Southeast Area Transit (abbreviated to SEAT) is a provider of local bus service in eight towns and two cities in the southeastern portion of the U.S. state of Connecticut: East Lyme, Griswold, Groton (town and city), Ledyard, Montville, New London, Norwich, Stonington, and Waterford. Under contract to Amtrak, SEAT also provides Thruway Motorcoach service from New London to Foxwoods.

Routes
SEAT operates the following bus routes:

Regional routes. Routes connecting major cities or towns in the region.
1: Norwich to New London via Route 32
2: Norwich to New London via Route 12 and Groton
3: New London to Niantic via Boston Post Road and Crossroads Wal-Mart
108: New London to Foxwoods via Groton and Old Mystic Village (also an Amtrak Thruway Motorcoach route)

Norwich/Jewett City. These routes, except Route 8, originate from the Norwich, Connecticut.

Entries shown ▸
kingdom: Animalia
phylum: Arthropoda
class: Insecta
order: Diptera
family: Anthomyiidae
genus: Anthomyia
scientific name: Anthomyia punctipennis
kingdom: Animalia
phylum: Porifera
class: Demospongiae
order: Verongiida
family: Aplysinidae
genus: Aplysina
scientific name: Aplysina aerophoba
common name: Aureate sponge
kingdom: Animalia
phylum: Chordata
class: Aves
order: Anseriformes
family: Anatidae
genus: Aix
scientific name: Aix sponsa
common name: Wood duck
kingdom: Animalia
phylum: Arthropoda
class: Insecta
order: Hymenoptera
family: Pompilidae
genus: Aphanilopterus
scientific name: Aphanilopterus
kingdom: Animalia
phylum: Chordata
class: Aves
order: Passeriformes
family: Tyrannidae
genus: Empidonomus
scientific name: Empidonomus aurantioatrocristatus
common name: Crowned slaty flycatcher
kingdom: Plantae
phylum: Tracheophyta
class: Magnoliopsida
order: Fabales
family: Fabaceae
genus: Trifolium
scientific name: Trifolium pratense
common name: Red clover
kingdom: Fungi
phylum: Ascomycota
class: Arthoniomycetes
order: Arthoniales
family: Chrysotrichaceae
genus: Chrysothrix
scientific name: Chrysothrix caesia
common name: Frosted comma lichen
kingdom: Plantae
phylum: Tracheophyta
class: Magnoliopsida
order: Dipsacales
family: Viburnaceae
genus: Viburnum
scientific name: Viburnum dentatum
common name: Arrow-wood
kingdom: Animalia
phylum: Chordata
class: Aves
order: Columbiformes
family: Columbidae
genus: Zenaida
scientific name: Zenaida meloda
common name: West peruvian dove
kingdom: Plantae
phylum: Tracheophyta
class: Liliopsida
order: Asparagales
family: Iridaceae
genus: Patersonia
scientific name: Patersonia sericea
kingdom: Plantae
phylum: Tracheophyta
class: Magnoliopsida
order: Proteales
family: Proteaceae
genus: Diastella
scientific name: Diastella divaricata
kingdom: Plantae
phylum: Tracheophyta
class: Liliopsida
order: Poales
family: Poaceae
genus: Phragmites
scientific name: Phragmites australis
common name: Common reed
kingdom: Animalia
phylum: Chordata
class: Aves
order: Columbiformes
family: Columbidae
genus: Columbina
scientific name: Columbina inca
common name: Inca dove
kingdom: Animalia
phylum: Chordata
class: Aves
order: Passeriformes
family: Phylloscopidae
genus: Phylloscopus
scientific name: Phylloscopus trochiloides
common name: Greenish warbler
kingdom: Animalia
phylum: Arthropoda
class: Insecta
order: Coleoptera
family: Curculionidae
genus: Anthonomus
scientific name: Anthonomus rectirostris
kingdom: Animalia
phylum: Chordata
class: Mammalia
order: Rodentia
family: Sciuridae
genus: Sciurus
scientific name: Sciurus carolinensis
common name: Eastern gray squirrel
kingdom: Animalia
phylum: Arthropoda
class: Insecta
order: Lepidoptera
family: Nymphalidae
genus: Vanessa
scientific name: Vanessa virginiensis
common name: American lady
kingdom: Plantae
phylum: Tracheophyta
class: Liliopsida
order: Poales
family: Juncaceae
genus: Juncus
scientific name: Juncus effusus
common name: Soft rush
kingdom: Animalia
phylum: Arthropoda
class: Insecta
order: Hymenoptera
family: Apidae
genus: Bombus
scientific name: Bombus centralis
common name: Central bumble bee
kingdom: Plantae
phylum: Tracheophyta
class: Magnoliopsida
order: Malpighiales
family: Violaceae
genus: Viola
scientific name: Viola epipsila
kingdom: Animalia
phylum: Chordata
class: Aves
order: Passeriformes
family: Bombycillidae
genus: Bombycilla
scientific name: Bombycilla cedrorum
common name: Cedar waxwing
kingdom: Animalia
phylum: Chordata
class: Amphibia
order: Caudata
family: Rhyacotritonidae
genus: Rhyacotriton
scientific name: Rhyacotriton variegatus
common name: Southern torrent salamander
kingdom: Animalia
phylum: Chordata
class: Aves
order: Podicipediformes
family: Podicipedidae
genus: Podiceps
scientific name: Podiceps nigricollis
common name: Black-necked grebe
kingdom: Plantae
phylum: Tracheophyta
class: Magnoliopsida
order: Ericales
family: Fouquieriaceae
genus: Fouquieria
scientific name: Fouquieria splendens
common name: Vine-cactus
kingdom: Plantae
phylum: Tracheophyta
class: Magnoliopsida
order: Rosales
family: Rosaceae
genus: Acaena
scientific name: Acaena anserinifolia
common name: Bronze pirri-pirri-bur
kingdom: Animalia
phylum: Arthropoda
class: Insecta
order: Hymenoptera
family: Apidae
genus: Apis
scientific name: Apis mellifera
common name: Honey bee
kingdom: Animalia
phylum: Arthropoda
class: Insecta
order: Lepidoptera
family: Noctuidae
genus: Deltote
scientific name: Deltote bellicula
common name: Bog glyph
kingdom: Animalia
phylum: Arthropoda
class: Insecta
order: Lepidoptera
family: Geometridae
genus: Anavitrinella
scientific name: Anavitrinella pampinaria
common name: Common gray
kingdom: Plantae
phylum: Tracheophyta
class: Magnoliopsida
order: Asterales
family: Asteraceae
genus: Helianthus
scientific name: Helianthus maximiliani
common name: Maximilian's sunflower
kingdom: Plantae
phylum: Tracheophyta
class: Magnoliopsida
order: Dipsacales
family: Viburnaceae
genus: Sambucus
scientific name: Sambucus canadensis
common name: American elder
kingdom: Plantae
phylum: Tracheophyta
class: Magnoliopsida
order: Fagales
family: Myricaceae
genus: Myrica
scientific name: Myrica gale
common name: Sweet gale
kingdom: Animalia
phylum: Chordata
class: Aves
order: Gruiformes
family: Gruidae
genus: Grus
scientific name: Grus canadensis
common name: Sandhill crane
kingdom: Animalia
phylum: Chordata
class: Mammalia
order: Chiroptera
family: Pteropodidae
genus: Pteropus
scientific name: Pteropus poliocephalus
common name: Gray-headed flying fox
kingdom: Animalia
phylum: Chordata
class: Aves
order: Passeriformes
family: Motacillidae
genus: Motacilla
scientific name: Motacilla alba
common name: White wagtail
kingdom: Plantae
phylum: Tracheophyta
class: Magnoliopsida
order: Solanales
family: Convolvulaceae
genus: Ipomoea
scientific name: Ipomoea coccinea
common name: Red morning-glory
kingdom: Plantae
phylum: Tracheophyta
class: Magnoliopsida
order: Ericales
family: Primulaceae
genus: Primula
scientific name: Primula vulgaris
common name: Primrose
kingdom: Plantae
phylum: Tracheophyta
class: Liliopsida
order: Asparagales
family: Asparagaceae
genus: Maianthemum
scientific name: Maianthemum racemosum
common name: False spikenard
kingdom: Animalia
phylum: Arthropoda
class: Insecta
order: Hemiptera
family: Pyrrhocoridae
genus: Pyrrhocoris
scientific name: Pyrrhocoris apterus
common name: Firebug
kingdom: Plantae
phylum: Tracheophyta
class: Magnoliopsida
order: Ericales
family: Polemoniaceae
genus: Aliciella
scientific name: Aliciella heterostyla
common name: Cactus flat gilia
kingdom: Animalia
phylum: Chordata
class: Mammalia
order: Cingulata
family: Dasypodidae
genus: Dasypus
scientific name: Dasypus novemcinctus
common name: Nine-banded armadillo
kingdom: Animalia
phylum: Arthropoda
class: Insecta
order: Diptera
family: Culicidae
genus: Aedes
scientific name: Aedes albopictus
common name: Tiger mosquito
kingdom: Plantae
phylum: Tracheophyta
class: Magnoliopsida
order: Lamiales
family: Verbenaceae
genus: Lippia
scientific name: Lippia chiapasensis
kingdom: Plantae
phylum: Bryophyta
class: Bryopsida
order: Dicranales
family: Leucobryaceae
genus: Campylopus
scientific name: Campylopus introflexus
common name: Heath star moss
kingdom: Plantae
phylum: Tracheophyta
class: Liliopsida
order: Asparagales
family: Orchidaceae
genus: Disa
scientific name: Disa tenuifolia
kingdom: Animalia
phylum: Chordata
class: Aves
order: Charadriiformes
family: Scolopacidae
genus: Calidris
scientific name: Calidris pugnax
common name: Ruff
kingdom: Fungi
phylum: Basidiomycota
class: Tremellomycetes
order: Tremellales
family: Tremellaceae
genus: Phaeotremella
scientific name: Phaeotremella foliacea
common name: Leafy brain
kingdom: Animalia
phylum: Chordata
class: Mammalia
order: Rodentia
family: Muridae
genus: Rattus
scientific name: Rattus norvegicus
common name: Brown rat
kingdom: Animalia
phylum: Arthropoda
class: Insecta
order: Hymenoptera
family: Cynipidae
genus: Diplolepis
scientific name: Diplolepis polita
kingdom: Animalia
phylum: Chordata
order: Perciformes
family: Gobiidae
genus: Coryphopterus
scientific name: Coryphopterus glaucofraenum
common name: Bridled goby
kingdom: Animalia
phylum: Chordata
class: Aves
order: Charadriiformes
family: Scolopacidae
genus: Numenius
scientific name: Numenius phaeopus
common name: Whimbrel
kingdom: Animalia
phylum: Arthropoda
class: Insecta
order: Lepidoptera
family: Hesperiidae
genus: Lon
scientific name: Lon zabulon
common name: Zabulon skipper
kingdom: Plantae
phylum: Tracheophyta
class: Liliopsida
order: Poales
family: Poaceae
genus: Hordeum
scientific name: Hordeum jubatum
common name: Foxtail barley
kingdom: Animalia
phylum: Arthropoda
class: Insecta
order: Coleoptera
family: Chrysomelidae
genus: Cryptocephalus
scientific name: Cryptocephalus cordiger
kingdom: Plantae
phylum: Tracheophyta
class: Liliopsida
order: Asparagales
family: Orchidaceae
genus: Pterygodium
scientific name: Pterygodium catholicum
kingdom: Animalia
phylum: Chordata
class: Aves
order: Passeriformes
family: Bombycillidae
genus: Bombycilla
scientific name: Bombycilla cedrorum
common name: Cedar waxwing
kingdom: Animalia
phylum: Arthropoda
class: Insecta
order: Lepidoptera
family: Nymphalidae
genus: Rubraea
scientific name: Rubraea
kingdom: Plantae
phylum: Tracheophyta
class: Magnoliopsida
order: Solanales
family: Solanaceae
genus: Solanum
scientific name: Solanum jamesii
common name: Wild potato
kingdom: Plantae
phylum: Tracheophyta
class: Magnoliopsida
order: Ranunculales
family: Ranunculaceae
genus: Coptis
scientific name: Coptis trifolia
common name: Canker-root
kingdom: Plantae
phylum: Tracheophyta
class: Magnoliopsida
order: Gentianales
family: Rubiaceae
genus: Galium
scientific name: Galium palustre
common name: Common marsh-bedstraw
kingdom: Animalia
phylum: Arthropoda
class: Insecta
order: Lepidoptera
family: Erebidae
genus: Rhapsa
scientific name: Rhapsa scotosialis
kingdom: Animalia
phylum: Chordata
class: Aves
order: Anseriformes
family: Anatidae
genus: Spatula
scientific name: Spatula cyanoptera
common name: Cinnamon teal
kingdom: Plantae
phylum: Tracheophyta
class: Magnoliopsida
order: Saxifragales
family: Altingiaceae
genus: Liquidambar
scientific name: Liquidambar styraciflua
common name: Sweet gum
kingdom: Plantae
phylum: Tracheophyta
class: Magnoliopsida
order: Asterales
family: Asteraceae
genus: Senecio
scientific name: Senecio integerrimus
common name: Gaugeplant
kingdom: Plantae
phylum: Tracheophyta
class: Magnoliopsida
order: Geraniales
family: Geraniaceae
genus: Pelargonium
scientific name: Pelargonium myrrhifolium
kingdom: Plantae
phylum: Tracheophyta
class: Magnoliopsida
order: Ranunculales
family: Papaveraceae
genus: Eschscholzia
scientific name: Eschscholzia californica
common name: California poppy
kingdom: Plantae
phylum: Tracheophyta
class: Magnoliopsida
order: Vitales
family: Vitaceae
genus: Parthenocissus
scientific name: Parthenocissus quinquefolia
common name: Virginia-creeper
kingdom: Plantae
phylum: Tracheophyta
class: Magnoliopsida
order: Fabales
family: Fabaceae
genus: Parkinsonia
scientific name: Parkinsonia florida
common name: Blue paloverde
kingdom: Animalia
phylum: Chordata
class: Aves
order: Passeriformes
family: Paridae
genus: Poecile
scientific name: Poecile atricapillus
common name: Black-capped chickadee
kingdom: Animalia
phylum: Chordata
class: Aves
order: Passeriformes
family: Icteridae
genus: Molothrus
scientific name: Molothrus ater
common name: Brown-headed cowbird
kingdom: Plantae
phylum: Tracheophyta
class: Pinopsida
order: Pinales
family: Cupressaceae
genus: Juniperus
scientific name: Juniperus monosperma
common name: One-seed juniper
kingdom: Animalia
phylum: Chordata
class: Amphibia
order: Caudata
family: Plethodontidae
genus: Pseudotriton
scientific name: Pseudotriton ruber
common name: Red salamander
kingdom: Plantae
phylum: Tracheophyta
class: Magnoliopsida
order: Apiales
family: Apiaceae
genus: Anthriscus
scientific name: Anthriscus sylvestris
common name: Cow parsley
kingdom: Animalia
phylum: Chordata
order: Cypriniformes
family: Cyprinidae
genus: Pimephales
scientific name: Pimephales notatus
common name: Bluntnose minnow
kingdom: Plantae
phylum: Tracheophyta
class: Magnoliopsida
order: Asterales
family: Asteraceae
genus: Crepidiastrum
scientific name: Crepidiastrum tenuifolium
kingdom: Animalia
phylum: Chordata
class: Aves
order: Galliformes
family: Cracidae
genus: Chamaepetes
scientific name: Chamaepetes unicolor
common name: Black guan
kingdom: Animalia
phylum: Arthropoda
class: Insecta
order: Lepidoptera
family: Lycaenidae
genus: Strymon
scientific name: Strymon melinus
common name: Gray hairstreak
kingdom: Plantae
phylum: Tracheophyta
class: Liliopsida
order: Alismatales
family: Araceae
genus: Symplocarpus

Work task ▸
In the text on Southeast Area Transit, which company has SEAT under contract to run Thruway Motorcoach service from New London to Foxwoods?

Exercise answer ▸
Amtrak.